▶ _Working data_:

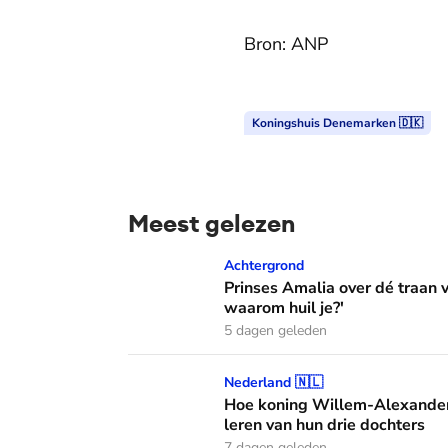
Bron: ANP
Koningshuis Denemarken 🇩🇰
Meest gelezen
Prinses Amalia over dé traan van haar moed
Achtergrond
Prinses Amalia over dé traan
waarom huil je?'
5 dagen geleden
Hoe koning Willem-Alexander en koningin M
Nederland 🇳🇱
Hoe koning Willem-Alexander
leren van hun drie dochters
7 dagen geleden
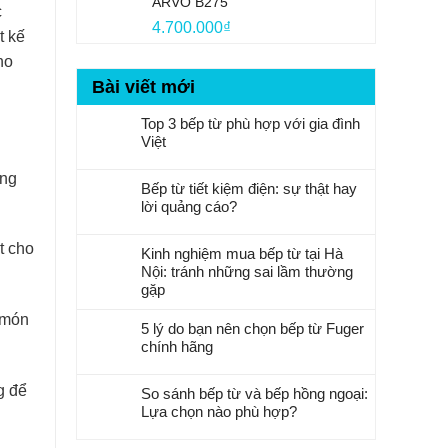
ARVO B275
7.500.000₫.
c
4.700.000
₫
t kế
ho
Bài viết mới
Top 3 bếp từ phù hợp với gia đình
Việt
ụng
Bếp từ tiết kiệm điện: sự thật hay
lời quảng cáo?
t cho
Kinh nghiệm mua bếp từ tại Hà
Nội: tránh những sai lầm thường
gặp
 món
5 lý do bạn nên chọn bếp từ Fuger
chính hãng
g để
So sánh bếp từ và bếp hồng ngoại:
Lựa chọn nào phù hợp?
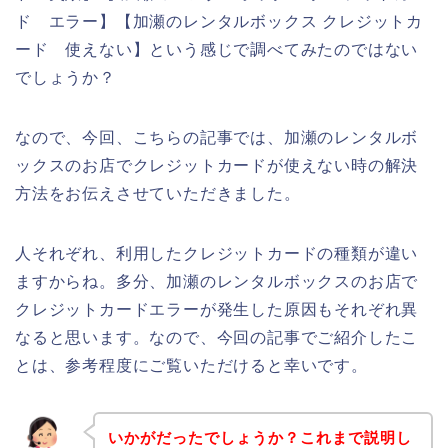
ド エラー】【加瀬のレンタルボックス クレジットカ
ード 使えない】という感じで調べてみたのではない
でしょうか？
なので、今回、こちらの記事では、加瀬のレンタルボ
ックスのお店でクレジットカードが使えない時の解決
方法をお伝えさせていただきました。
人それぞれ、利用したクレジットカードの種類が違い
ますからね。多分、加瀬のレンタルボックスのお店で
クレジットカードエラーが発生した原因もそれぞれ異
なると思います。なので、今回の記事でご紹介したこ
とは、参考程度にご覧いただけると幸いです。
いかがだったでしょうか？これまで説明し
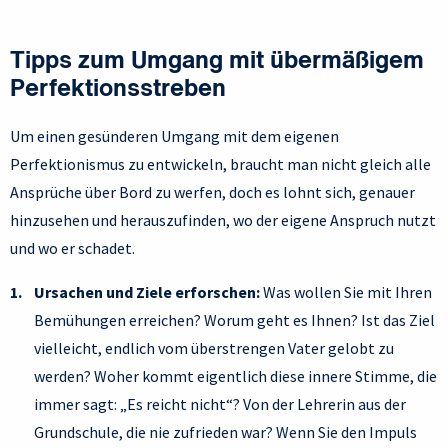
Tipps zum Umgang mit übermäßigem
Perfektionsstreben
Um einen gesünderen Umgang mit dem eigenen
Perfektionismus zu entwickeln, braucht man nicht gleich alle
Ansprüche über Bord zu werfen, doch es lohnt sich, genauer
hinzusehen und herauszufinden, wo der eigene Anspruch nutzt
und wo er schadet.
Ursachen und Ziele erforschen:
Was wollen Sie mit Ihren
Bemühungen erreichen? Worum geht es Ihnen? Ist das Ziel
vielleicht, endlich vom überstrengen Vater gelobt zu
werden? Woher kommt eigentlich diese innere Stimme, die
immer sagt: „Es reicht nicht“? Von der Lehrerin aus der
Grundschule, die nie zufrieden war? Wenn Sie den Impuls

▶ _What needs to be done_:
Working from the data above, repeat exactly, and only, the lines that begin at the line containing "Bài viết mới" and stop after the line containing "方法をお伝えさせていただきました。"; pictures are not copied.

▶ _Exercise response_:
Bài viết mới
Top 3 bếp từ phù hợp với gia đình
Việt
ụng
Bếp từ tiết kiệm điện: sự thật hay
lời quảng cáo?
t cho
Kinh nghiệm mua bếp từ tại Hà
Nội: tránh những sai lầm thường
gặp
 món
5 lý do bạn nên chọn bếp từ Fuger
chính hãng
g để
So sánh bếp từ và bếp hồng ngoại:
Lựa chọn nào phù hợp?
ド エラー】【加瀬のレンタルボックス クレジットカ
ード 使えない】という感じで調べてみたのではない
でしょうか？
なので、今回、こちらの記事では、加瀬のレンタルボ
ックスのお店でクレジットカードが使えない時の解決
方法をお伝えさせていただきました。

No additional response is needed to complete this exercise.